I rarely peruse fashion magazines. Partly because they have inappropriate headlines splashed all over them and the prude in me insists that to read them, I should wrap up the cover with a brown paper bag the way I used to wrap my high school textbooks. The other reason is that I will spend the next couple of days sitting in front of the mirror comparing every blemish on my face to the (lack of) blemishes on the models’ faces in the magazine. I also compare my hair, my weight, my height, my ability to pull off certain styles, my eyebrows, my lips, my ears and my everything else that comes up short against that girl on the magazine cover. I then proceed to conclude that I am utterly hideous, atrociously impoverished because I cannot spend a gazillion dollars on a pair of shoes and also forever alone.

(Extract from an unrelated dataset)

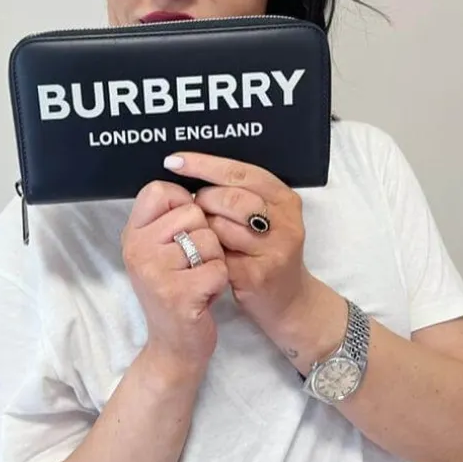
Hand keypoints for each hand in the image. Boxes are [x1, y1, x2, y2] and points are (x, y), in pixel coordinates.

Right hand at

The problem is the models don’t look like their fashion magazine counterparts either. Many fashion magazines are heavily photo-shopped, according to an article on retouching in Glamour Magazine, and I have no doubt that the models also spend a fair amount of time sitting in front of mirrors comparing themselves in the magazine to themselves in real life. The supposed ideal of beauty is in that magazine, and absolutely no real person lives up to it. I can’t decide if that is hilariously ironic or deeply troubling.

Models, as well as impressionable young girls everywhere, are affected by the terrifying epidemic of eating disorders such as anorexia, according to statistics compiled by radarprograms.com. When I found out that there were women who would literally starve to death because they wanted to be skinny, I was appalled. So when I found out that Israel passed a law saying that their models must have a Body Mass Index of 18.5 (the World Health Organization minimum BMI for malnourishment), said Anna Rogers, head Field Hockey coach at University of California Santa Barbara. I was thrilled out of my mind. This begins to combat the industry standards of impoverished-looking women being celebrated on our magazines, all bone, skin and awkwardly augmented breasts. It’s bizarre, and it’s not realistic. Israel is also passing a law that says magazine covers must also declare in noticeable fonts when an image is photo-shopped, according to New York Magazine.

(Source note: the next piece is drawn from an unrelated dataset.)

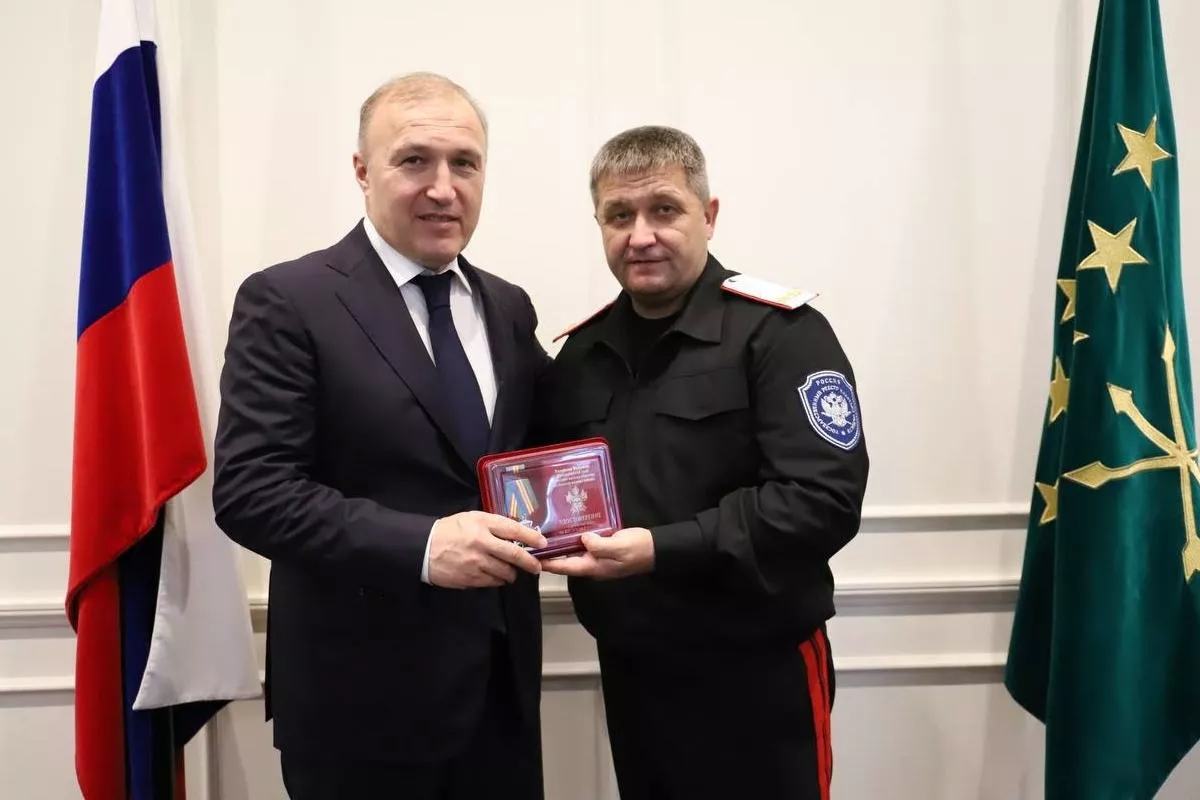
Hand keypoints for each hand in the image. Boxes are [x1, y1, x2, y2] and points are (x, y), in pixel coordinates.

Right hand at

It’s not a perfect method of standing up to bad self-images in women everywhere, but it’s a start. There are plenty of women who are perfectly healthy and still fall under the minimum BMI. For example, I’m four foot ten, weigh eighty-five pounds, and have a BMI of 17.8. I suppose I can look a bit anorexic until you know me and my eating habits. Perhaps there will be perfectly healthy Israeli models at a loss for what to do because their BMI is too low.

BMI is the ratio of weight vs. height to measure obese or underweight people. However, BMI doesn’t take into account muscle vs. fat, and therefore athletes can often have a very high BMI despite the fact that they’re perfectly healthy, just because they have more muscle mass and it causes their BMI to read as if they are overweight, said Rogers. Models can also be very healthy, but their BMI doesn’t always reflect that, and can show them as underweight instead.

It’s a genuine concern, but Israel has a very small modeling industry (only 300 professional models, according to New York Magazine), with most of their magazines and media coming in from other countries. It will be more interesting to see how this law impacts other modeling industries, and whether countries such as the USA will take a page out of Israel’s book to begin combatting poor self-image in women. It’s really an easy fix and consists of doing one thing: don’t tell people that what they look like is wrong and ugly. Body types were not made to be homogenous. I’d rather see a genuinely beautiful, healthy person on a magazine cover than some airbrushed and unrealistic ideal. In the meantime, I’m glad that Israel is taking a stand to say that “anorexic” as a look isn’t beautiful but rather horrifying and dangerous. The law may have some kinks in it, but the intention is spot on.